Acrossair builds custom iPhone apps, including one called the Acrossair browser. A bar guide helps you find the location of bars. It shows "signs" hanging in midair as you look around, using the location of the virtual sign as an indication of the direction of the watering hole. Its Carfinder function lets you use GPS to set the location of your car. To find it later, you bring up the app and see the direction and distance on-screen. (Try not to combine the drinking with the driving. There's no way to augment your way out of the reality of a DUI arrest.) The company has other apps, too. A Twitter app shows tweets on virtual notes hanging in space indicating the direction of the person who tweeted it.
Other, similar apps include the Wikitude World Browser, Robot Vision and Layar. To use these apps, you hold up your phone with the application running, and it shows the camera view with coffee shops, museums or whatever hovering in space in more or less the direction they lie in.
The most advanced of these is the Wikitude browser.

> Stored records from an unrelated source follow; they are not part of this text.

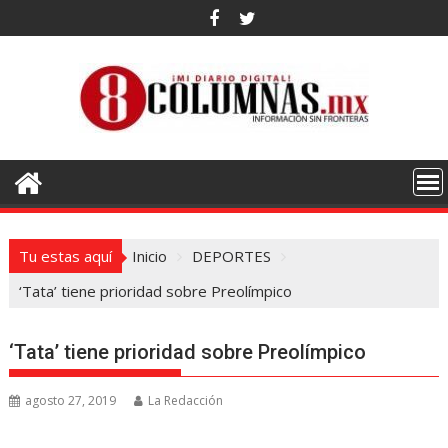
Saltar
al
contenido
Tu estas aquí
Inicio
DEPORTES
‘Tata’ tiene prioridad sobre Preolímpico
‘Tata’ tiene prioridad sobre Preolímpico
agosto 27, 2019
La Redacción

Unlike the direction-only apps, Wikitude identifies the building, then attaches the note to it. It's impressive technology, but but it's being used in a way that degrades the experience. Because you're not holding the camera still, and because the note is attached to the building in the video, the thing you're trying to read is jumping all over the screen. Will somebody explain the point of doing that?
In fact, what's the point of any of these apps? When you want to see the direction of a coffee shop, there's no advantage to showing the camera view. Awkwardly holding the camera and pivoting 360 degrees to find a Starbucks (which ultimately links you to the Google Maps directions anyway) isn't better than just typing "coffee" into Google Maps directly.

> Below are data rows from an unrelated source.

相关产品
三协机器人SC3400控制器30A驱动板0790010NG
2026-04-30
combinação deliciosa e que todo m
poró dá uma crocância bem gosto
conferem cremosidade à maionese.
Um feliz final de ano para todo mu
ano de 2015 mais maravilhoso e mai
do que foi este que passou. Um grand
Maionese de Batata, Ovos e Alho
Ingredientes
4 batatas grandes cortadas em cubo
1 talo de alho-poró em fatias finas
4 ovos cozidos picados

The augmented reality idea has been prematurely co-opted to create impressive but ultimately inferior interfaces to the viewing data that we already have access to. But that's not what augmented reality is for.
These apps aren't so much augmenting reality as they are identifying the direction of things, and adding that direction information on top of the camera view.

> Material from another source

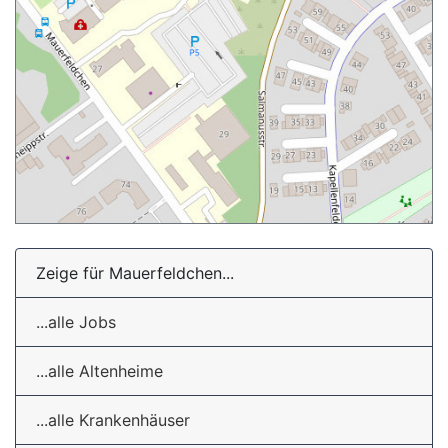
Zeige für Mauerfeldchen...
...alle Jobs
...alle Altenheime
...alle Krankenhäuser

They don't tell you what's there. They tell you what's supposed to be there, based on the most recent database. If the object isn't permanent or correctly entered into the right database, it won't be augmented.
In other words, without object identification, augmented reality isn't really augmented reality. By layering geo-tagged data on top of a live camera feed, we're getting the look and feel of augmented reality without the ultimate benefit, which is to be able to enhance our view of the world with information about what we're looking at, regardless of location.
Augmented reality will become life-changing when it can be combined with object recognition and face recognition.
What's important to note, however, is that all of the current technologies will be useful for real augmented reality when we can get the recognition problem solved. For example, the use of location plus direction will be used to narrow down the possibilities of objects to be recognized.
Intel, for example, is working on a system for recognizing buildings by comparing the picture you take with your camera phone against a database of photos. It's actually using pattern recognition. The secret is that it only considers photos of objects near your location, as reported by your camera's GPS.
Intel's technology isn't much (and it's not available), but it's a start. In fact, hundreds of companies and universities are working on the problems that, once solved, will bring Terminator-like augmented reality to all of us. The augmented reality of the future will bring all this data to bear -- location, direction, special patterns, and pattern and facial recognition -- and combine it with innovative heads-up display technology.
Augmented reality seems to be everywhere these days. And yet it's nowhere. So enjoy these new marketing gimmicks and geolocation-based applications. But also understand that although they're called augmented reality, the real thing isn't quite a reality -- yet.